From the entries below, reproduce exactly the lines from the one with "napasti Ukrajinu, ali" through the one with "l'Energie,des Mines et du Développement", both included, without images.

***** Task material *****

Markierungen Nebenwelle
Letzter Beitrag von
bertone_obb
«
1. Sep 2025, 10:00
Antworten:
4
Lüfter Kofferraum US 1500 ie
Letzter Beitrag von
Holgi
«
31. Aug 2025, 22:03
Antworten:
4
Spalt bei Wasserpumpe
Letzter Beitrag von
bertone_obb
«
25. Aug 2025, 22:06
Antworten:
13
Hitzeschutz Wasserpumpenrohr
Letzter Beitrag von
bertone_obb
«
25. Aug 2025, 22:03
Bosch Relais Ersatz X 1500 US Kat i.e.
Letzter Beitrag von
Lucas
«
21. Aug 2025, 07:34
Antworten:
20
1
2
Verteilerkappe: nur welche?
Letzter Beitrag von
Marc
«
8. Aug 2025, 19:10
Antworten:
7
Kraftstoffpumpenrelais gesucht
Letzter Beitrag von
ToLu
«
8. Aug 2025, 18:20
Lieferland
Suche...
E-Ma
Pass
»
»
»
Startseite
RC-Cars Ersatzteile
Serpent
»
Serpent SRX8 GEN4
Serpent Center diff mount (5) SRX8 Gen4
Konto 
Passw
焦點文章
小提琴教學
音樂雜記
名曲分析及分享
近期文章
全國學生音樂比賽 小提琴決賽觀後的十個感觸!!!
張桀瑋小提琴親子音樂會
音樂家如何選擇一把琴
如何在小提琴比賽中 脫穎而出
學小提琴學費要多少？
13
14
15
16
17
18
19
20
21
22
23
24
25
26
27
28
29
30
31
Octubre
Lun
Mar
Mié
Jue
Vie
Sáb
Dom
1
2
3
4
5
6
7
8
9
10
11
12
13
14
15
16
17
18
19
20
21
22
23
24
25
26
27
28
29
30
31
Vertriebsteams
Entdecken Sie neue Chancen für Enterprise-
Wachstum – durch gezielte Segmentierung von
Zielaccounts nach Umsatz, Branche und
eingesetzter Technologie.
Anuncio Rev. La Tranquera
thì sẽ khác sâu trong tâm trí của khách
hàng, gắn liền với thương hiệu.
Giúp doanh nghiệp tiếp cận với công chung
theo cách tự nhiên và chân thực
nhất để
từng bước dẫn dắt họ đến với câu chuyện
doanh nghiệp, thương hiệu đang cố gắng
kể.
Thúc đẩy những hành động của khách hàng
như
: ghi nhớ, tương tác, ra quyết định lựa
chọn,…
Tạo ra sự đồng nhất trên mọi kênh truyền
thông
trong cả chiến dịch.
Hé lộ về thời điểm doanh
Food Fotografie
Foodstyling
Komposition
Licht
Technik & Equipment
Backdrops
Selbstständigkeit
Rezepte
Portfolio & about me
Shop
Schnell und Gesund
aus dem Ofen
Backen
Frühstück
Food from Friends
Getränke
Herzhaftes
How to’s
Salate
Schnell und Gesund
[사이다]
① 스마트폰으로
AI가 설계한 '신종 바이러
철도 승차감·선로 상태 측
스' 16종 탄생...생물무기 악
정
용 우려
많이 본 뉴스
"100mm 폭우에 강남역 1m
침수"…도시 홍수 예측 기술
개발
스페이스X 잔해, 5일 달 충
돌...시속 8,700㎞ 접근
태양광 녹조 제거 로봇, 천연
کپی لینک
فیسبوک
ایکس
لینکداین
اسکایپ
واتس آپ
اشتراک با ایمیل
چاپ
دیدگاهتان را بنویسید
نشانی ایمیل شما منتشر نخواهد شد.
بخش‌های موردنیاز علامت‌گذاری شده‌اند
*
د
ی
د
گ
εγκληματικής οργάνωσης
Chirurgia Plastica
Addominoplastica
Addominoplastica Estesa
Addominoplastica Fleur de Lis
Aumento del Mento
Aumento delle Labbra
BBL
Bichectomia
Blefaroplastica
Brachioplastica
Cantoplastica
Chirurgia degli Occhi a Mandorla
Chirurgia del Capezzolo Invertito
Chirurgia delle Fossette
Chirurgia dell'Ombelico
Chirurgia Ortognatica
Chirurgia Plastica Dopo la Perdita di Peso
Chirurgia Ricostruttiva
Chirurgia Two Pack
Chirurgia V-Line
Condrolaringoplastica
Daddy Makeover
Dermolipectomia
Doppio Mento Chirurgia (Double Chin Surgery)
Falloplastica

*****
***** Task material *****

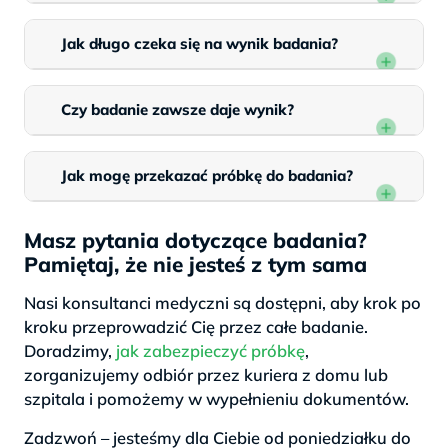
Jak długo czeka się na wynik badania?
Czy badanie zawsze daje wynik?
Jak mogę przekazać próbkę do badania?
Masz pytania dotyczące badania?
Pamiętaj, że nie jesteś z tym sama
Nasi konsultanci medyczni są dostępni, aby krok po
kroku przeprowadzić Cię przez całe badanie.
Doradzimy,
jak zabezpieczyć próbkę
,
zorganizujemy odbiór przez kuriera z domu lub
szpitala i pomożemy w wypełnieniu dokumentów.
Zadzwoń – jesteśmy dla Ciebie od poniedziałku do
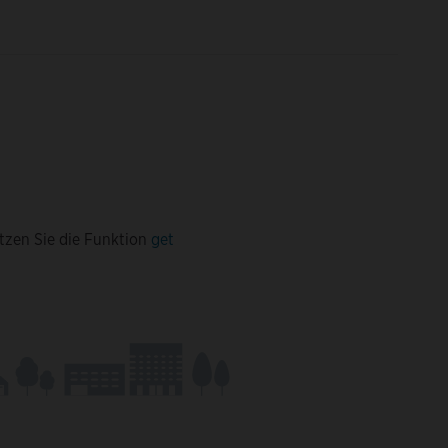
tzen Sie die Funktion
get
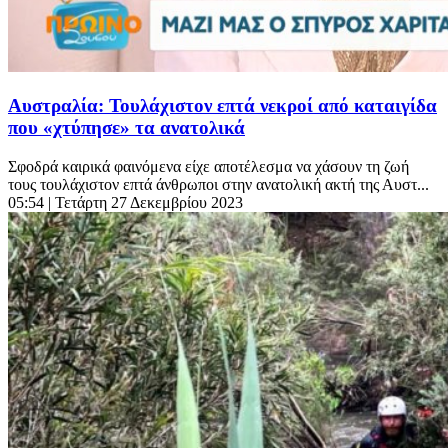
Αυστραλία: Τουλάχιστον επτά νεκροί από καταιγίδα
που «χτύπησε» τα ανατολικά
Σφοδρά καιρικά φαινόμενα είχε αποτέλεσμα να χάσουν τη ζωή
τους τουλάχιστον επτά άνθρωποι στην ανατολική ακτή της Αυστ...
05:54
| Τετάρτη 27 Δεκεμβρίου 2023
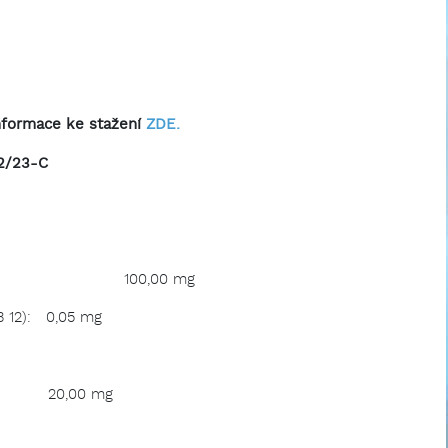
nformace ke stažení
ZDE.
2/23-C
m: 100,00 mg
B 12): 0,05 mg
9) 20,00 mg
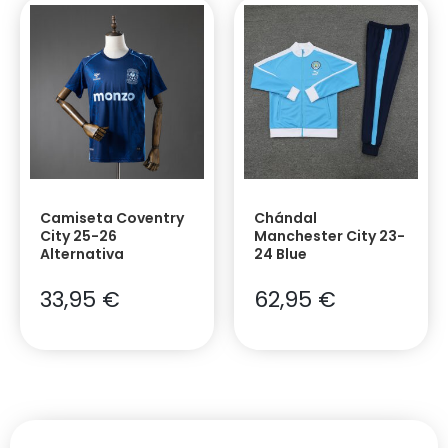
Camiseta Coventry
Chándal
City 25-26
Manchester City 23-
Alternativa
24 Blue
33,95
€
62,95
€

*****
***** Task material *****

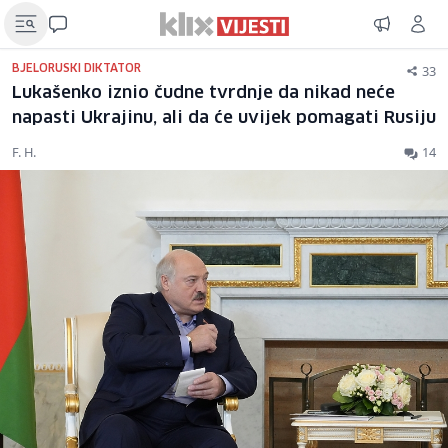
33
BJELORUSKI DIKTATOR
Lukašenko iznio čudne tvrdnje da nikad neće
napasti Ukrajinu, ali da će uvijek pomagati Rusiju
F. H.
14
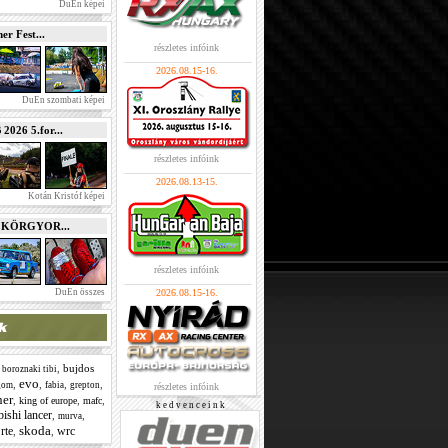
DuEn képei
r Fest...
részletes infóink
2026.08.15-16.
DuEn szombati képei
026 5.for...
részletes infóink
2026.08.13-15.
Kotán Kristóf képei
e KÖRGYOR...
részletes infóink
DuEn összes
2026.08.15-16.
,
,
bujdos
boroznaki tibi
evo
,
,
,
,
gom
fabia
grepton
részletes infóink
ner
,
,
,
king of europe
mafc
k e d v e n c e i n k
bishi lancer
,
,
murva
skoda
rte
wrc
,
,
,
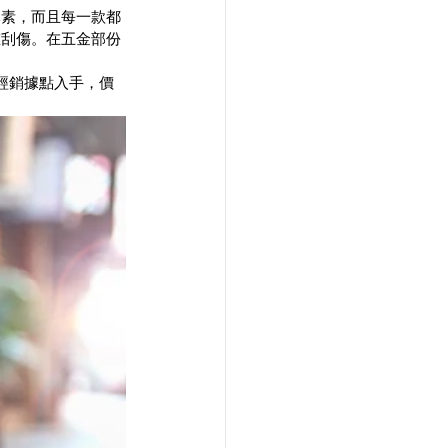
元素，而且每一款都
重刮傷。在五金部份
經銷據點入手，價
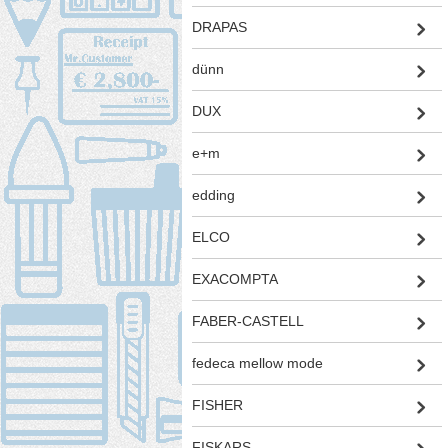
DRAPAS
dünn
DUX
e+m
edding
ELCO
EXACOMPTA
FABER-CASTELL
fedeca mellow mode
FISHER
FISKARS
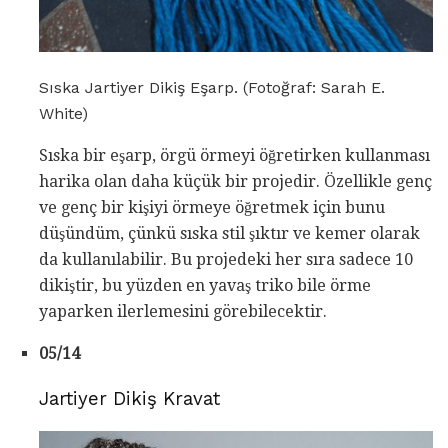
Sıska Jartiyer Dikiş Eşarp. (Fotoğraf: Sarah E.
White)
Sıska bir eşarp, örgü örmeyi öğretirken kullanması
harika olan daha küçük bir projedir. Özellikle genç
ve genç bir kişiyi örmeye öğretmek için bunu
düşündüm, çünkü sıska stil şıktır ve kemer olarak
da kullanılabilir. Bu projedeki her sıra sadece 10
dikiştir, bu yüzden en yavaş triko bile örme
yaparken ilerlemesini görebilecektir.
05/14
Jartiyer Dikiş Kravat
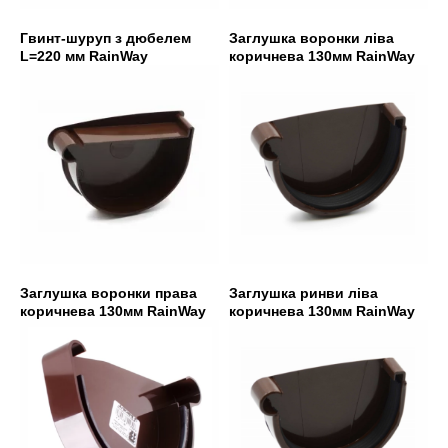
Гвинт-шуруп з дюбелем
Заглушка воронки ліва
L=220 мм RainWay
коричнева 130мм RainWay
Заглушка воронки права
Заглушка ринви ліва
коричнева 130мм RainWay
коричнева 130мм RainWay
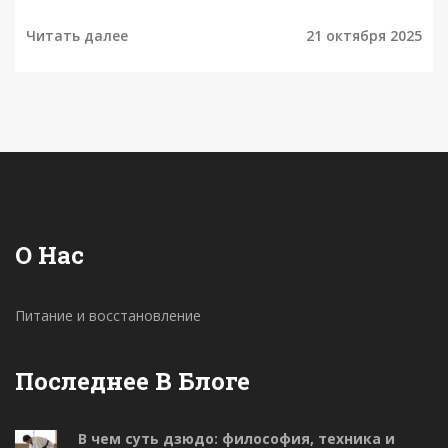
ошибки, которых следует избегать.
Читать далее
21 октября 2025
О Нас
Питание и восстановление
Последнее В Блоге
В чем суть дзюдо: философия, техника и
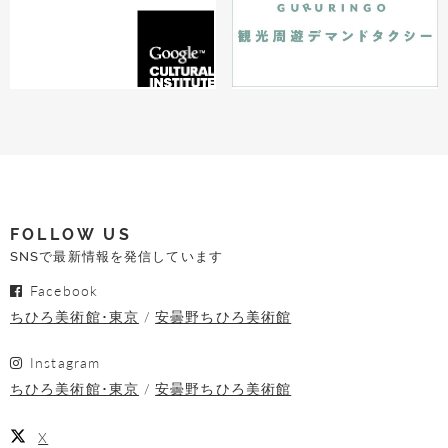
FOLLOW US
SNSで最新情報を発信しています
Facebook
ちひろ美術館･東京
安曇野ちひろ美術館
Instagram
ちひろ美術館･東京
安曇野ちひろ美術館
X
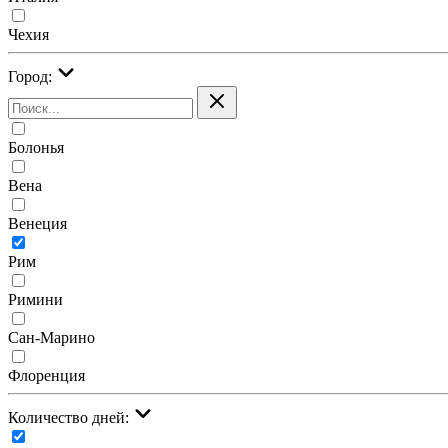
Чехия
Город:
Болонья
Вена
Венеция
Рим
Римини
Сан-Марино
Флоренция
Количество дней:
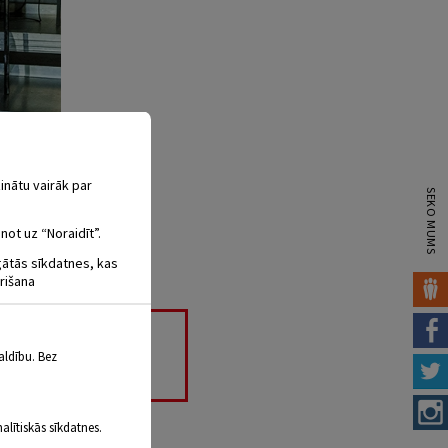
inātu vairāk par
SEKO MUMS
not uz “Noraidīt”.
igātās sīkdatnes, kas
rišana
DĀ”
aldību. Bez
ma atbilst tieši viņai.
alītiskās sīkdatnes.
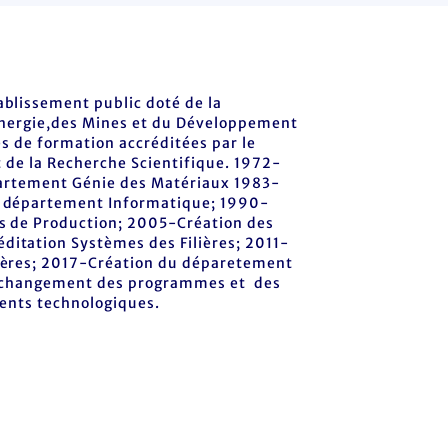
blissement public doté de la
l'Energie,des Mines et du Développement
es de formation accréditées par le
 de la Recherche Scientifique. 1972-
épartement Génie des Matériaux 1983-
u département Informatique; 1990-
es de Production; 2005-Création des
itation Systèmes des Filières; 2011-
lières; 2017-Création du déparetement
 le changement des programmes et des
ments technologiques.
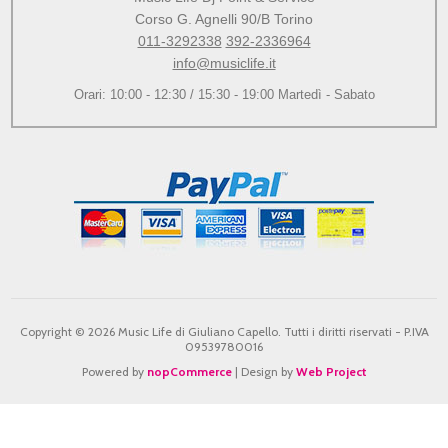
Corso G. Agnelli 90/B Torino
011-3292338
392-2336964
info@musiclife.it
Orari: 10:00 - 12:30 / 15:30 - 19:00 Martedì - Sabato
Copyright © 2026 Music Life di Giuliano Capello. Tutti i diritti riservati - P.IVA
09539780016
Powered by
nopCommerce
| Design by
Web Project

*****

_Answer section:_
napasti Ukrajinu, ali da će uvijek pomagati Rusiju
F. H.
14
DuEn képei
r Fest...
részletes infóink
2026.08.15-16.
DuEn szombati képei
026 5.for...
részletes infóink
2026.08.13-15.
Kotán Kristóf képei
e KÖRGYOR...
részletes infóink
DuEn összes
2026.08.15-16.
,
,
bujdos
boroznaki tibi
evo
,
,
,
,
gom
fabia
grepton
részletes infóink
ner
,
,
,
king of europe
mafc
k e d v e n c e i n k
bishi lancer
,
,
murva
skoda
rte
wrc
,
,
,
元素，而且每一款都
重刮傷。在五金部份
經銷據點入手，價
DRAPAS
dünn
DUX
e+m
edding
ELCO
EXACOMPTA
FABER-CASTELL
fedeca mellow mode
FISHER
FISKARS
Sıska Jartiyer Dikiş Eşarp. (Fotoğraf: Sarah E.
White)
Sıska bir eşarp, örgü örmeyi öğretirken kullanması
harika olan daha küçük bir projedir. Özellikle genç
ve genç bir kişiyi örmeye öğretmek için bunu
düşündüm, çünkü sıska stil şıktır ve kemer olarak
da kullanılabilir. Bu projedeki her sıra sadece 10
dikiştir, bu yüzden en yavaş triko bile örme
yaparken ilerlemesini görebilecektir.
05/14
Jartiyer Dikiş Kravat
Гвинт-шуруп з дюбелем
Заглушка воронки ліва
L=220 мм RainWay
коричнева 130мм RainWay
Заглушка воронки права
Заглушка ринви ліва
коричнева 130мм RainWay
коричнева 130мм RainWay
ошибки, которых следует избегать.
Читать далее
21 октября 2025
О Нас
Питание и восстановление
Последнее В Блоге
В чем суть дзюдо: философия, техника и
FOLLOW US
SNSで最新情報を発信しています
Facebook
ちひろ美術館･東京
安曇野ちひろ美術館
Instagram
ちひろ美術館･東京
安曇野ちひろ美術館
X
Чехия
Город:
Болонья
Вена
Венеция
Рим
Римини
Сан-Марино
Флоренция
Количество дней:
inātu vairāk par
SEKO MUMS
not uz “Noraidīt”.
igātās sīkdatnes, kas
rišana
DĀ”
aldību. Bez
ma atbilst tieši viņai.
alītiskās sīkdatnes.
blissement public doté de la
l'Energie,des Mines et du Développement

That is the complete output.